=== About this exercise ===
Please write out all of the data below exactly, without including the pictures.

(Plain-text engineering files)
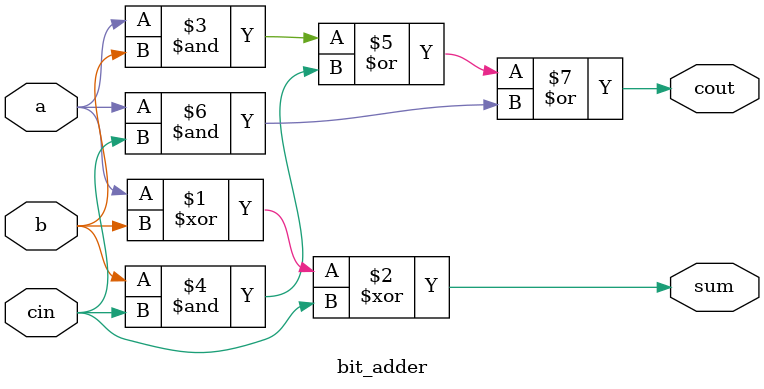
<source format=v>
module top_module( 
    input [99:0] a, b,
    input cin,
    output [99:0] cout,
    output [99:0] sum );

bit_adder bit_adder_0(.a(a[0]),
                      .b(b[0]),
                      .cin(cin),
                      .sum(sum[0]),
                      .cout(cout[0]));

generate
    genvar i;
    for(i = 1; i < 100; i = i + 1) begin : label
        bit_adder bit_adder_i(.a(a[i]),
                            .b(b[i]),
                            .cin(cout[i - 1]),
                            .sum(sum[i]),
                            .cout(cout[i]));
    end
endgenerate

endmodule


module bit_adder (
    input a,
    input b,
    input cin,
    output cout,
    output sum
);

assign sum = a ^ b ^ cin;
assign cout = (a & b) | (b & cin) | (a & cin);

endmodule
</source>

=== Exercise answer ===
<source format=v>
module top_module( 
    input [99:0] a, b,
    input cin,
    output [99:0] cout,
    output [99:0] sum );

bit_adder bit_adder_0(.a(a[0]),
                      .b(b[0]),
                      .cin(cin),
                      .sum(sum[0]),
                      .cout(cout[0]));

generate
    genvar i;
    for(i = 1; i < 100; i = i + 1) begin : label
        bit_adder bit_adder_i(.a(a[i]),
                            .b(b[i]),
                            .cin(cout[i - 1]),
                            .sum(sum[i]),
                            .cout(cout[i]));
    end
endgenerate

endmodule


module bit_adder (
    input a,
    input b,
    input cin,
    output cout,
    output sum
);

assign sum = a ^ b ^ cin;
assign cout = (a & b) | (b & cin) | (a & cin);

endmodule
</source>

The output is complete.